[Directions for this task]: Write out every entry precisely as given, leaving the pictures out.
-------- Dataset excerpts --------
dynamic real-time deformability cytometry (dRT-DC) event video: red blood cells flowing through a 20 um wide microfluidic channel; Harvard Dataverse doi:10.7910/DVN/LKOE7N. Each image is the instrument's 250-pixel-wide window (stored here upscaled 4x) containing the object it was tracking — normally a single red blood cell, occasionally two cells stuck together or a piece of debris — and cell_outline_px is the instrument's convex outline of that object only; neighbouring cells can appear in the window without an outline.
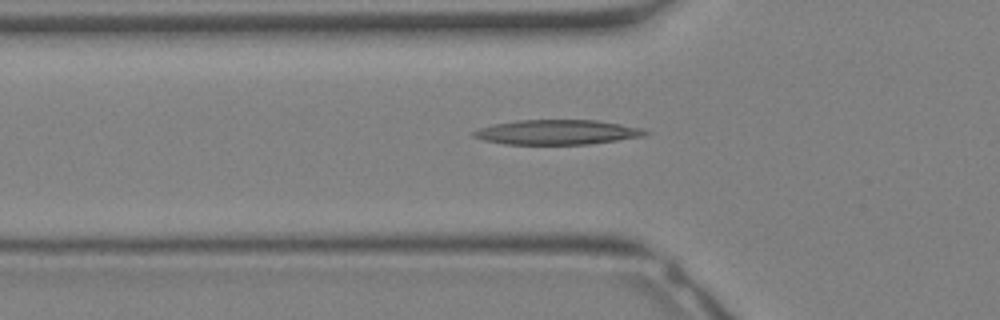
{"species": "Egyptian fruit bat (a non-hibernating species)", "species_latin": "Rousettus aegyptiacus", "temperature_condition": "warm", "stored_images_in_passage": 7, "camera_frame_rate_fps": 3000, "um_per_image_px": 0.085, "animal": {"sex": "female"}, "frame": {"image": 1, "passage_image": 6, "time_ms": 1.667, "image_size_px": [1000, 320], "cell_outline_px": [[652, 132], [644, 136], [588, 144], [504, 144], [484, 140], [472, 136], [472, 132], [480, 128], [492, 124], [516, 120], [596, 120], [644, 128]], "centroid_in_image_um": [47.37, 11.23], "position_along_channel_um": 78.4, "area_um2": 24.8}}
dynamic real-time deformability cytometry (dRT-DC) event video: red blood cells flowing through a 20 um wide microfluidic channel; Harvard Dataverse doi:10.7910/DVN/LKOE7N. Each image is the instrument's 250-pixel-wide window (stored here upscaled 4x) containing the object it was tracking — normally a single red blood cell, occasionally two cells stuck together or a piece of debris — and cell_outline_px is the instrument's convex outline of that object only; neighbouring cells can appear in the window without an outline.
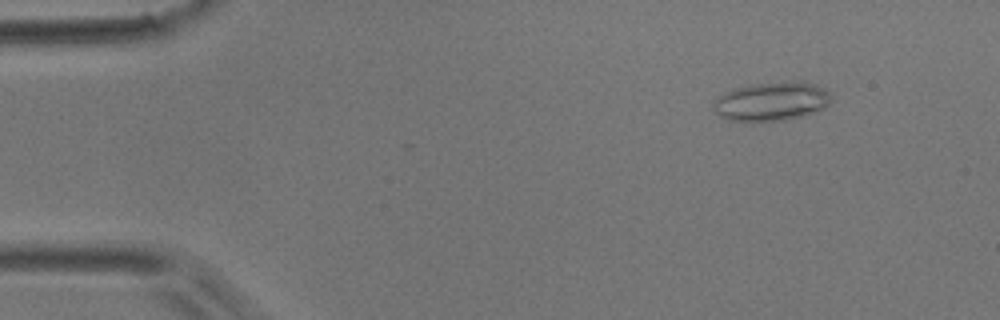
{"species": "common noctule bat (a hibernating species)", "species_latin": "Nyctalus noctula", "temperature_condition": "room temperature", "stored_images_in_passage": 48, "camera_frame_rate_fps": 3000, "um_per_image_px": 0.085, "animal": {"sex": "male", "body_mass_g": 17.9}, "frame": {"image": 1, "passage_image": 7, "time_ms": 2.0, "image_size_px": [1000, 320], "cell_outline_px": [[832, 100], [828, 104], [816, 112], [804, 116], [784, 120], [728, 120], [720, 116], [716, 112], [712, 104], [720, 96], [732, 88], [752, 84], [796, 80], [804, 80], [816, 84], [824, 88], [832, 96]], "centroid_in_image_um": [65.64, 8.59], "position_along_channel_um": 19.4, "area_um2": 26.76}}
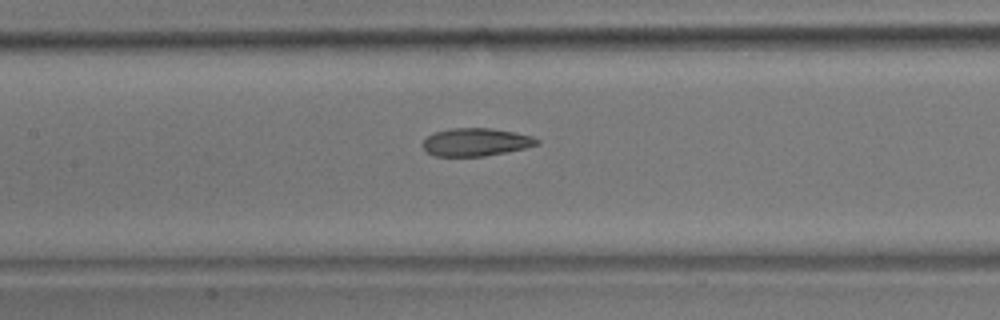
{"frame": {"image": 2, "passage_image": 26, "time_ms": 8.333, "image_size_px": [1000, 320], "cell_outline_px": [[540, 144], [508, 152], [484, 156], [432, 156], [424, 148], [424, 140], [432, 132], [448, 128], [492, 128], [516, 132], [532, 136], [540, 140]], "centroid_in_image_um": [40.47, 12.07], "position_along_channel_um": 166.9, "area_um2": 18.73}}
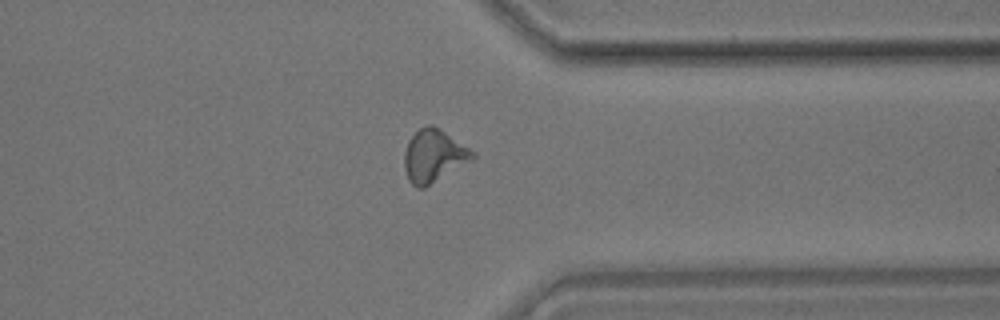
{"frame": {"image": 3, "passage_image": 43, "time_ms": 14.0, "image_size_px": [1000, 320], "cell_outline_px": [[476, 156], [472, 160], [424, 188], [416, 188], [408, 180], [404, 168], [404, 152], [408, 140], [420, 128], [428, 124], [432, 124], [440, 128], [476, 152]], "centroid_in_image_um": [36.86, 13.24], "position_along_channel_um": 374.5, "area_um2": 21.04}, "authors_computed_cell_mechanics": {"area_um2": 19.7676, "velocity_mm_per_s": 3.7297, "shape_relaxation_time_tau1_ms": 9.5708, "shape_relaxation_time_tau2_ms": 2.4832, "deformation_change_tau1": 0.2076, "deformation_change_tau2": 0.1016}}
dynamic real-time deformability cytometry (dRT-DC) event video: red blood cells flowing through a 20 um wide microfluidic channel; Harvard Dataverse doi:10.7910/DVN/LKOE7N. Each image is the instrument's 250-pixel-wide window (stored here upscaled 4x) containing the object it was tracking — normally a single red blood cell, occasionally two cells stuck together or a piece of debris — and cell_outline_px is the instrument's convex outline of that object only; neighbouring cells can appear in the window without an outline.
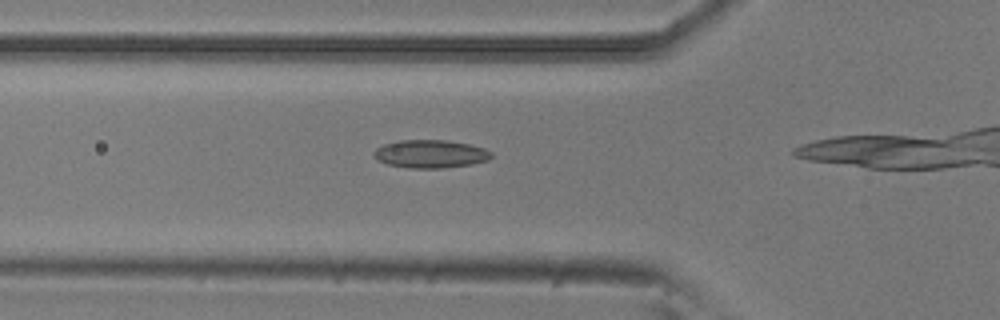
{"species": "common noctule bat (a hibernating species)", "species_latin": "Nyctalus noctula", "temperature_condition": "room temperature", "stored_images_in_passage": 13, "camera_frame_rate_fps": 3000, "um_per_image_px": 0.085, "animal": {"sex": "male", "body_mass_g": 20.5, "forearm_length_mm": 52.5}, "frame": {"image": 1, "passage_image": 8, "time_ms": 2.333, "image_size_px": [1000, 320], "cell_outline_px": [[492, 156], [488, 160], [472, 164], [444, 168], [408, 168], [388, 164], [372, 156], [372, 152], [376, 148], [384, 144], [400, 140], [448, 140], [468, 144], [484, 148], [492, 152]], "centroid_in_image_um": [36.59, 13.08], "position_along_channel_um": 89.2, "area_um2": 19.25}}
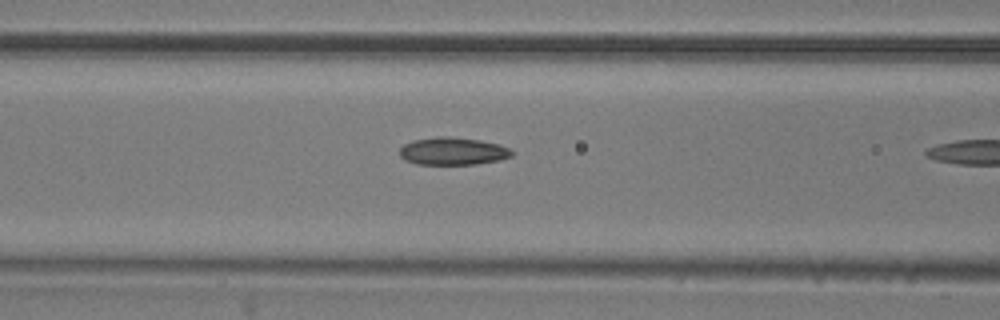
{"frame": {"image": 2, "passage_image": 11, "time_ms": 3.333, "image_size_px": [1000, 320], "cell_outline_px": [[512, 156], [500, 160], [476, 164], [416, 164], [404, 160], [400, 156], [400, 148], [404, 144], [412, 140], [436, 136], [448, 136], [480, 140], [500, 144], [508, 148], [512, 152]], "centroid_in_image_um": [38.47, 12.84], "position_along_channel_um": 128.1, "area_um2": 18.15}}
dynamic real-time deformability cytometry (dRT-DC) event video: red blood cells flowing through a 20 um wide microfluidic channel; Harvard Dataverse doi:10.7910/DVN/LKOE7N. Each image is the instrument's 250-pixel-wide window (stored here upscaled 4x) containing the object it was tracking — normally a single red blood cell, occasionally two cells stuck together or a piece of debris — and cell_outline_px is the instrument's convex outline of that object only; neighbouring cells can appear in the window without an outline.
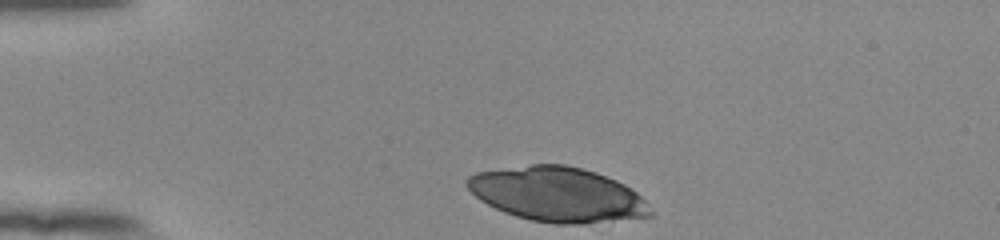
{"species": "human", "species_latin": "Homo sapiens", "temperature_condition": "room temperature", "stored_images_in_passage": 33, "camera_frame_rate_fps": 3000, "um_per_image_px": 0.085, "donor": {"sex": "female"}, "frame": {"image": 1, "passage_image": 1, "time_ms": 0.0, "image_size_px": [1000, 240], "cell_outline_px": [[652, 216], [588, 224], [552, 224], [532, 220], [516, 216], [504, 212], [480, 200], [464, 184], [464, 180], [468, 176], [476, 172], [532, 164], [564, 164], [596, 172], [616, 180], [624, 184], [636, 192], [644, 200], [652, 212]], "centroid_in_image_um": [47.37, 16.53], "position_along_channel_um": 37.6, "area_um2": 58.32}}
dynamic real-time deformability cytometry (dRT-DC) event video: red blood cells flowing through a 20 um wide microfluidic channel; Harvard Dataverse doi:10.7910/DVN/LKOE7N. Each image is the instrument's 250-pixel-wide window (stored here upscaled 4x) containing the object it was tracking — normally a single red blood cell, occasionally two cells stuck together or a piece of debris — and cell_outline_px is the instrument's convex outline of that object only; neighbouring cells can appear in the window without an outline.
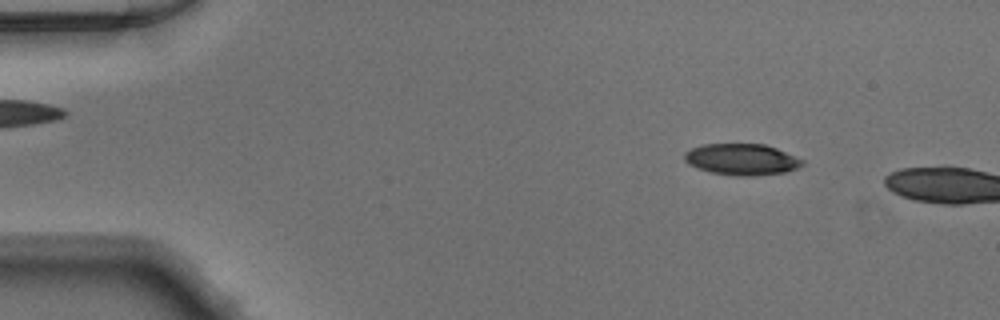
--------
[The output]:
dynamic real-time deformability cytometry (dRT-DC) event video: red blood cells flowing through a 20 um wide microfluidic channel; Harvard Dataverse doi:10.7910/DVN/LKOE7N. Each image is the instrument's 250-pixel-wide window (stored here upscaled 4x) containing the object it was tracking — normally a single red blood cell, occasionally two cells stuck together or a piece of debris — and cell_outline_px is the instrument's convex outline of that object only; neighbouring cells can appear in the window without an outline.
{"species": "Egyptian fruit bat (a non-hibernating species)", "species_latin": "Rousettus aegyptiacus", "temperature_condition": "warm", "stored_images_in_passage": 7, "camera_frame_rate_fps": 3000, "um_per_image_px": 0.085, "animal": {"sex": "female"}, "frame": {"image": 1, "passage_image": 6, "time_ms": 1.667, "image_size_px": [1000, 320], "cell_outline_px": [[652, 132], [644, 136], [588, 144], [504, 144], [484, 140], [472, 136], [472, 132], [480, 128], [492, 124], [516, 120], [596, 120], [644, 128]], "centroid_in_image_um": [47.37, 11.23], "position_along_channel_um": 78.4, "area_um2": 24.8}}
dynamic real-time deformability cytometry (dRT-DC) event video: red blood cells flowing through a 20 um wide microfluidic channel; Harvard Dataverse doi:10.7910/DVN/LKOE7N. Each image is the instrument's 250-pixel-wide window (stored here upscaled 4x) containing the object it was tracking — normally a single red blood cell, occasionally two cells stuck together or a piece of debris — and cell_outline_px is the instrument's convex outline of that object only; neighbouring cells can appear in the window without an outline.
{"species": "common noctule bat (a hibernating species)", "species_latin": "Nyctalus noctula", "temperature_condition": "room temperature", "stored_images_in_passage": 48, "camera_frame_rate_fps": 3000, "um_per_image_px": 0.085, "animal": {"sex": "male", "body_mass_g": 17.9}, "frame": {"image": 1, "passage_image": 7, "time_ms": 2.0, "image_size_px": [1000, 320], "cell_outline_px": [[832, 100], [828, 104], [816, 112], [804, 116], [784, 120], [728, 120], [720, 116], [716, 112], [712, 104], [720, 96], [732, 88], [752, 84], [796, 80], [804, 80], [816, 84], [824, 88], [832, 96]], "centroid_in_image_um": [65.64, 8.59], "position_along_channel_um": 19.4, "area_um2": 26.76}}
{"frame": {"image": 2, "passage_image": 26, "time_ms": 8.333, "image_size_px": [1000, 320], "cell_outline_px": [[540, 144], [508, 152], [484, 156], [432, 156], [424, 148], [424, 140], [432, 132], [448, 128], [492, 128], [516, 132], [532, 136], [540, 140]], "centroid_in_image_um": [40.47, 12.07], "position_along_channel_um": 166.9, "area_um2": 18.73}}
{"frame": {"image": 3, "passage_image": 43, "time_ms": 14.0, "image_size_px": [1000, 320], "cell_outline_px": [[476, 156], [472, 160], [424, 188], [416, 188], [408, 180], [404, 168], [404, 152], [408, 140], [420, 128], [428, 124], [432, 124], [440, 128], [476, 152]], "centroid_in_image_um": [36.86, 13.24], "position_along_channel_um": 374.5, "area_um2": 21.04}, "authors_computed_cell_mechanics": {"area_um2": 19.7676, "velocity_mm_per_s": 3.7297, "shape_relaxation_time_tau1_ms": 9.5708, "shape_relaxation_time_tau2_ms": 2.4832, "deformation_change_tau1": 0.2076, "deformation_change_tau2": 0.1016}}
dynamic real-time deformability cytometry (dRT-DC) event video: red blood cells flowing through a 20 um wide microfluidic channel; Harvard Dataverse doi:10.7910/DVN/LKOE7N. Each image is the instrument's 250-pixel-wide window (stored here upscaled 4x) containing the object it was tracking — normally a single red blood cell, occasionally two cells stuck together or a piece of debris — and cell_outline_px is the instrument's convex outline of that object only; neighbouring cells can appear in the window without an outline.
{"species": "common noctule bat (a hibernating species)", "species_latin": "Nyctalus noctula", "temperature_condition": "room temperature", "stored_images_in_passage": 13, "camera_frame_rate_fps": 3000, "um_per_image_px": 0.085, "animal": {"sex": "male", "body_mass_g": 20.5, "forearm_length_mm": 52.5}, "frame": {"image": 1, "passage_image": 8, "time_ms": 2.333, "image_size_px": [1000, 320], "cell_outline_px": [[492, 156], [488, 160], [472, 164], [444, 168], [408, 168], [388, 164], [372, 156], [372, 152], [376, 148], [384, 144], [400, 140], [448, 140], [468, 144], [484, 148], [492, 152]], "centroid_in_image_um": [36.59, 13.08], "position_along_channel_um": 89.2, "area_um2": 19.25}}
{"frame": {"image": 2, "passage_image": 11, "time_ms": 3.333, "image_size_px": [1000, 320], "cell_outline_px": [[512, 156], [500, 160], [476, 164], [416, 164], [404, 160], [400, 156], [400, 148], [404, 144], [412, 140], [436, 136], [448, 136], [480, 140], [500, 144], [508, 148], [512, 152]], "centroid_in_image_um": [38.47, 12.84], "position_along_channel_um": 128.1, "area_um2": 18.15}}
dynamic real-time deformability cytometry (dRT-DC) event video: red blood cells flowing through a 20 um wide microfluidic channel; Harvard Dataverse doi:10.7910/DVN/LKOE7N. Each image is the instrument's 250-pixel-wide window (stored here upscaled 4x) containing the object it was tracking — normally a single red blood cell, occasionally two cells stuck together or a piece of debris — and cell_outline_px is the instrument's convex outline of that object only; neighbouring cells can appear in the window without an outline.
{"species": "human", "species_latin": "Homo sapiens", "temperature_condition": "room temperature", "stored_images_in_passage": 33, "camera_frame_rate_fps": 3000, "um_per_image_px": 0.085, "donor": {"sex": "female"}, "frame": {"image": 1, "passage_image": 1, "time_ms": 0.0, "image_size_px": [1000, 240], "cell_outline_px": [[652, 216], [588, 224], [552, 224], [532, 220], [516, 216], [504, 212], [480, 200], [464, 184], [464, 180], [468, 176], [476, 172], [532, 164], [564, 164], [596, 172], [616, 180], [624, 184], [636, 192], [644, 200], [652, 212]], "centroid_in_image_um": [47.37, 16.53], "position_along_channel_um": 37.6, "area_um2": 58.32}}
dynamic real-time deformability cytometry (dRT-DC) event video: red blood cells flowing through a 20 um wide microfluidic channel; Harvard Dataverse doi:10.7910/DVN/LKOE7N. Each image is the instrument's 250-pixel-wide window (stored here upscaled 4x) containing the object it was tracking — normally a single red blood cell, occasionally two cells stuck together or a piece of debris — and cell_outline_px is the instrument's convex outline of that object only; neighbouring cells can appear in the window without an outline.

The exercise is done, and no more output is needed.